**WORK TO BE COMPLETED**
Exactly as written, transcribe the data from its opening line through the line containing "the maintenance process". Leave every picture out.

*** DATA FOR PROCESSING ***

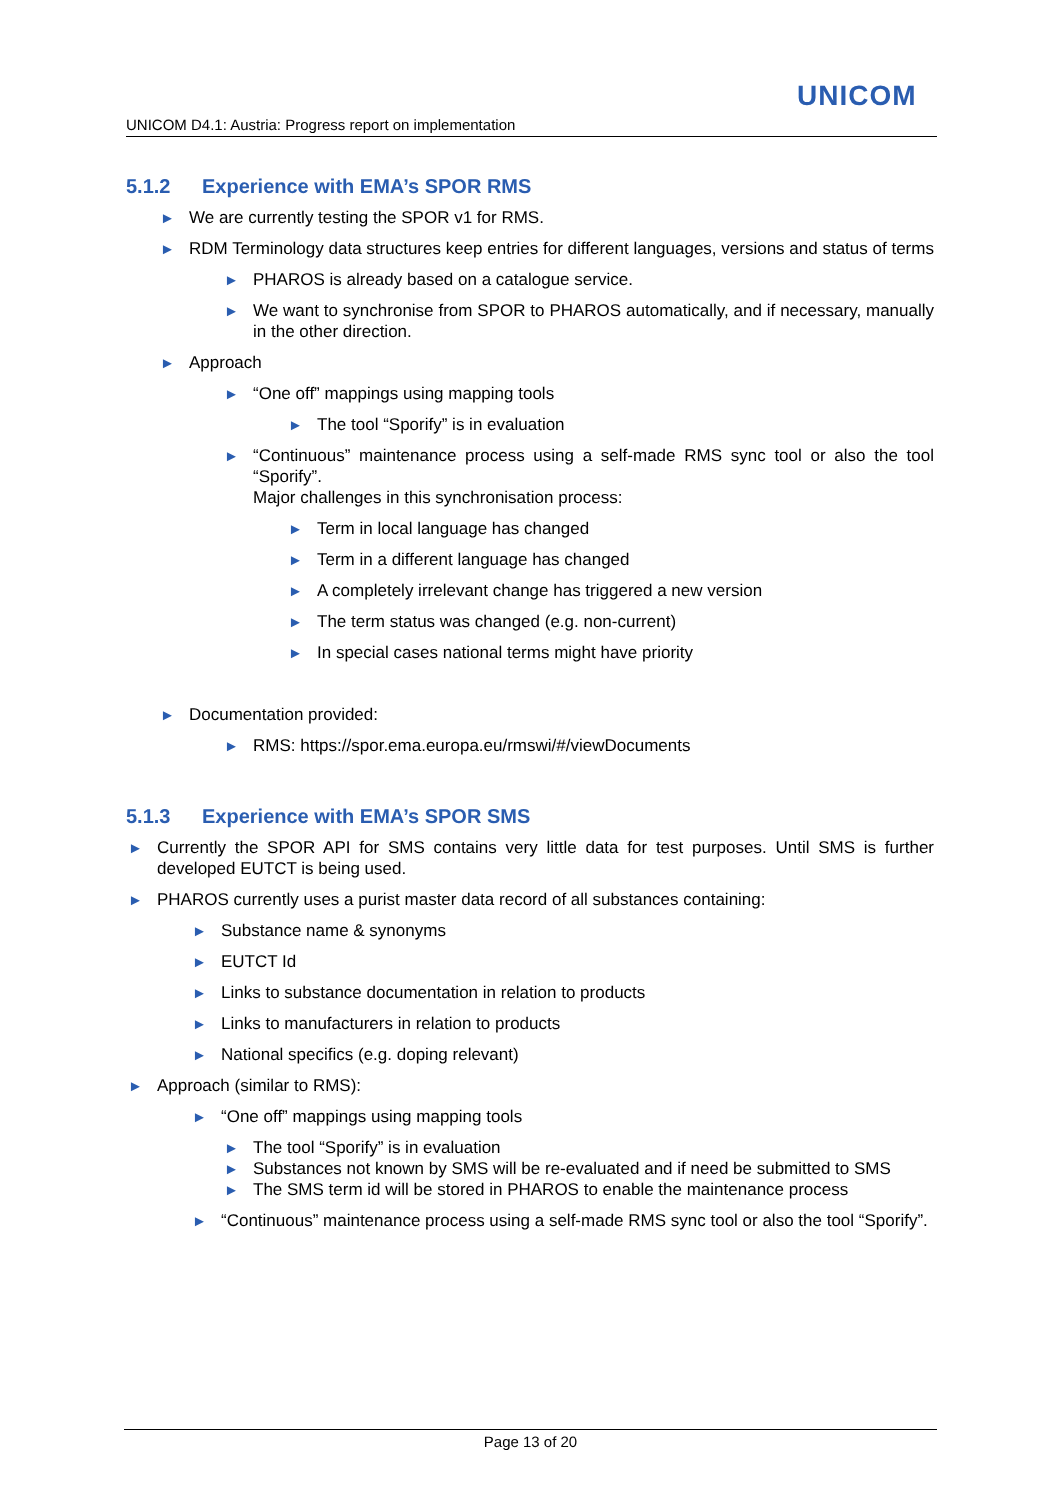UNICOM
UNICOM D4.1: Austria: Progress report on implementation
5.1.2 Experience with EMA’s SPOR RMS
► We are currently testing the SPOR v1 for RMS.
► RDM Terminology data structures keep entries for different languages, versions and status of terms
► PHAROS is already based on a catalogue service.
► We want to synchronise from SPOR to PHAROS automatically, and if necessary, manually in the other direction.
► Approach
► “One off” mappings using mapping tools
► The tool “Sporify” is in evaluation
► “Continuous” maintenance process using a self-made RMS sync tool or also the tool “Sporify”.
Major challenges in this synchronisation process:
► Term in local language has changed
► Term in a different language has changed
► A completely irrelevant change has triggered a new version
► The term status was changed (e.g. non-current)
► In special cases national terms might have priority
► Documentation provided:
► RMS: https://spor.ema.europa.eu/rmswi/#/viewDocuments
5.1.3 Experience with EMA’s SPOR SMS
► Currently the SPOR API for SMS contains very little data for test purposes. Until SMS is further developed EUTCT is being used.
► PHAROS currently uses a purist master data record of all substances containing:
► Substance name & synonyms
► EUTCT Id
► Links to substance documentation in relation to products
► Links to manufacturers in relation to products
► National specifics (e.g. doping relevant)
► Approach (similar to RMS):
► “One off” mappings using mapping tools
► The tool “Sporify” is in evaluation
► Substances not known by SMS will be re-evaluated and if need be submitted to SMS
► The SMS term id will be stored in PHAROS to enable the maintenance process
► “Continuous” maintenance process using a self-made RMS sync tool or also the tool “Sporify”.
Page 13 of 20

*** End of DATA FOR PROCESSING ***

**TASK ANSWER**
UNICOM
UNICOM D4.1: Austria: Progress report on implementation
5.1.2 Experience with EMA’s SPOR RMS
► We are currently testing the SPOR v1 for RMS.
► RDM Terminology data structures keep entries for different languages, versions and status of terms
► PHAROS is already based on a catalogue service.
► We want to synchronise from SPOR to PHAROS automatically, and if necessary, manually in the other direction.
► Approach
► “One off” mappings using mapping tools
► The tool “Sporify” is in evaluation
► “Continuous” maintenance process using a self-made RMS sync tool or also the tool “Sporify”.
Major challenges in this synchronisation process:
► Term in local language has changed
► Term in a different language has changed
► A completely irrelevant change has triggered a new version
► The term status was changed (e.g. non-current)
► In special cases national terms might have priority
► Documentation provided:
► RMS: https://spor.ema.europa.eu/rmswi/#/viewDocuments
5.1.3 Experience with EMA’s SPOR SMS
► Currently the SPOR API for SMS contains very little data for test purposes. Until SMS is further developed EUTCT is being used.
► PHAROS currently uses a purist master data record of all substances containing:
► Substance name & synonyms
► EUTCT Id
► Links to substance documentation in relation to products
► Links to manufacturers in relation to products
► National specifics (e.g. doping relevant)
► Approach (similar to RMS):
► “One off” mappings using mapping tools
► The tool “Sporify” is in evaluation
► Substances not known by SMS will be re-evaluated and if need be submitted to SMS
► The SMS term id will be stored in PHAROS to enable the maintenance process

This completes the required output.